That was in the summer of 2012. By the time pre-trial proceedings began next winter, that narrative had begun to crumble. The key witness in this respect was Edward Ray, the chairman of the NCAA executive committee at the time the Consent Decree agreement was reached. (The executive committee was the group of presidents to which Emmert repeatedly referred when detailing to Erickson the imminent threat of a death penalty.)
In a detailed report by USA TODAY analyzing the “death penalty” threats, it’s clear that a multi-year ban from football was never going to happen.
In a deposition, Ray “said talk of the death penalty for Penn State never gathered strong support. Ray said the committee discussed such a severe penalty twice–coming to no consensus the first time and voting against it overwhelmingly four days later.”
“Ray said he could not remember the vote outcome, ‘but if you told me it was 19 to 2, I would believe you.’”
This was the “bluff” NCAA VP for enforcement Julie Roe Lach had discussed with Mark Emmert and in her email to Kevin Lennon. The plan was for Emmert to give Penn State an ultimatum: the Consent Decree or death. Penn State chose to live and fight another day.

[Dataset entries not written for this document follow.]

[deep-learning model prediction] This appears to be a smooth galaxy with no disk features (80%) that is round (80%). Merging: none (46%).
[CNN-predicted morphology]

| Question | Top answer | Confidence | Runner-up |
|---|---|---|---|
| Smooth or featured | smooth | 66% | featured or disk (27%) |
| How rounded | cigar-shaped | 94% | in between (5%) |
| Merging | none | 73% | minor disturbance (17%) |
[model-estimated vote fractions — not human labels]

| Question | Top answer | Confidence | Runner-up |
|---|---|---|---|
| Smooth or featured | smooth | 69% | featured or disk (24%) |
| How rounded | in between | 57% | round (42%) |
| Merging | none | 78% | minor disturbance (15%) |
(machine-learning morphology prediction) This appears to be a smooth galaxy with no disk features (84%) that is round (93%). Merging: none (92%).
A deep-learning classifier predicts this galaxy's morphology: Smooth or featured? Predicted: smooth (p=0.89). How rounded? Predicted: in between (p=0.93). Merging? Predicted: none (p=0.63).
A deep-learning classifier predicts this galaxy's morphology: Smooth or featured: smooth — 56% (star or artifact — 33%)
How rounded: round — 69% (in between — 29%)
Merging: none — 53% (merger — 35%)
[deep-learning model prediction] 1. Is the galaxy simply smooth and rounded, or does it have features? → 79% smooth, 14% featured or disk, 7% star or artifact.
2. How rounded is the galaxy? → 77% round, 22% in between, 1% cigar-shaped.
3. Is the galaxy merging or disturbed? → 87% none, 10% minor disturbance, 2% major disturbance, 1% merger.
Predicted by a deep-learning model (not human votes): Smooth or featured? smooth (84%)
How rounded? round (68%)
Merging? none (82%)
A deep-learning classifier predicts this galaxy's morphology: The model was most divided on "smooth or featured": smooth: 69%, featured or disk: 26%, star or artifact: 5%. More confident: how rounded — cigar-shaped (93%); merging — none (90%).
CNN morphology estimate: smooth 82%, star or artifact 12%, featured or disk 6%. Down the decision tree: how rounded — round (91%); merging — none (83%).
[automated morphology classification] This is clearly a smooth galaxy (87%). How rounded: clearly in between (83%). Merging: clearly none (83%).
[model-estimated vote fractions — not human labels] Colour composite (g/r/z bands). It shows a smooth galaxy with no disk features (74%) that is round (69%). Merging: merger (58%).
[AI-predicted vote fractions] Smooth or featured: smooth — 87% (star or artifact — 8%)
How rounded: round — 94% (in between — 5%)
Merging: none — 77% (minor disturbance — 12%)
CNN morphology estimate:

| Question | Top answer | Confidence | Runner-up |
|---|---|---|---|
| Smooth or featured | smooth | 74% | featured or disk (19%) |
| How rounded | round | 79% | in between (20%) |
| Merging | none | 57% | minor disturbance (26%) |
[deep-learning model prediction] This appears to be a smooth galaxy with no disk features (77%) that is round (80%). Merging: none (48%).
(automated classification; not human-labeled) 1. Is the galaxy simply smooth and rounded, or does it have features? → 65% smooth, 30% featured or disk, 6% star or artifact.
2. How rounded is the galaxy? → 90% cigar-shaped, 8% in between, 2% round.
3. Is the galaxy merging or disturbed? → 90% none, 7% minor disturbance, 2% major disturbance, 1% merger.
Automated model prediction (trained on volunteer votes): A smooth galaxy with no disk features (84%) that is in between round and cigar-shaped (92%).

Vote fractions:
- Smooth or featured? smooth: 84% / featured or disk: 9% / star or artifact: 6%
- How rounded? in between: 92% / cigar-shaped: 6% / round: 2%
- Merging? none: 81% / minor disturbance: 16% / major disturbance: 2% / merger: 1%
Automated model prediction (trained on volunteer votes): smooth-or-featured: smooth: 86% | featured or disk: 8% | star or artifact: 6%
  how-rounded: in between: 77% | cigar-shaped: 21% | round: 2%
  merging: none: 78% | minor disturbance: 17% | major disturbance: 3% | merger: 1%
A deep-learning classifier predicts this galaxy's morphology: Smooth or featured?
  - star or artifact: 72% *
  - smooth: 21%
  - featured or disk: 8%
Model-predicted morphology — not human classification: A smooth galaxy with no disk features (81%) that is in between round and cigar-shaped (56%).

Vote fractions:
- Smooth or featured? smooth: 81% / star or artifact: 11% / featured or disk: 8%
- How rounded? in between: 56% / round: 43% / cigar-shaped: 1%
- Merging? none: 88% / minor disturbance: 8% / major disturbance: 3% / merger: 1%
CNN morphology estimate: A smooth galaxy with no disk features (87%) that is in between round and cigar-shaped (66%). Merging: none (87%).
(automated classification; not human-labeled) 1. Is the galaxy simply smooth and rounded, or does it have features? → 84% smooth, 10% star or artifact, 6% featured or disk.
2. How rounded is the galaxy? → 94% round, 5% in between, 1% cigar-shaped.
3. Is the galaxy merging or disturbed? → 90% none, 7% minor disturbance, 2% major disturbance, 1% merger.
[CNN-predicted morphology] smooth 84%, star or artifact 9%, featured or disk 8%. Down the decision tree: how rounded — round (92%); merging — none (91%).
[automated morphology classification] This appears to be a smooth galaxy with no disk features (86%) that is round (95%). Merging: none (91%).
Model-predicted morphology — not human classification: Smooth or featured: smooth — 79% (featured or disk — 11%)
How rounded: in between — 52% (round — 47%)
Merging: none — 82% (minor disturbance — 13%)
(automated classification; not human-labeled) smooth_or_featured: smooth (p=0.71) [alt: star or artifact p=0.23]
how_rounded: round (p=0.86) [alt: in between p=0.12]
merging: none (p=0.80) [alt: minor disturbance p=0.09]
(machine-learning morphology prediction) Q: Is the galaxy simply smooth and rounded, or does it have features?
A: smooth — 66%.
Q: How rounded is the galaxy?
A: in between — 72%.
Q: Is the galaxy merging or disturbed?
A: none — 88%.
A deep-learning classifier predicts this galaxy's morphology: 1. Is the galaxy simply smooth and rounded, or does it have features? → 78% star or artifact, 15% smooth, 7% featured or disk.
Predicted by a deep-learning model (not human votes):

A Crumbling Case and A Settlement
One month before a third trial was set to begin, this time with the Consent Decree’s legitimacy at stake, the NCAA came to the table and asked to settle out of court.
The NCAA’s insistence on pressing for the second trial ultimately destroyed its sanctions regime by making the Consent Decree fair game. All the ammo that Penn State needed to kill it was in the NCAA’s emails, which it would’ve never had to give up if it had not chosen to revisit the fight over the Endowment Act. The emails and subsequent depositions revealed NCAA executives violated their own bylaws and negotiated with the university in bad faith.
By September 2014, the NCAA had agreed to lift some of the sanctions. By January 2015, the Consent Decree was thrown out completely. All of Paterno’s wins were restored, along with his record, and the $60 million would stay in Pennsylvania.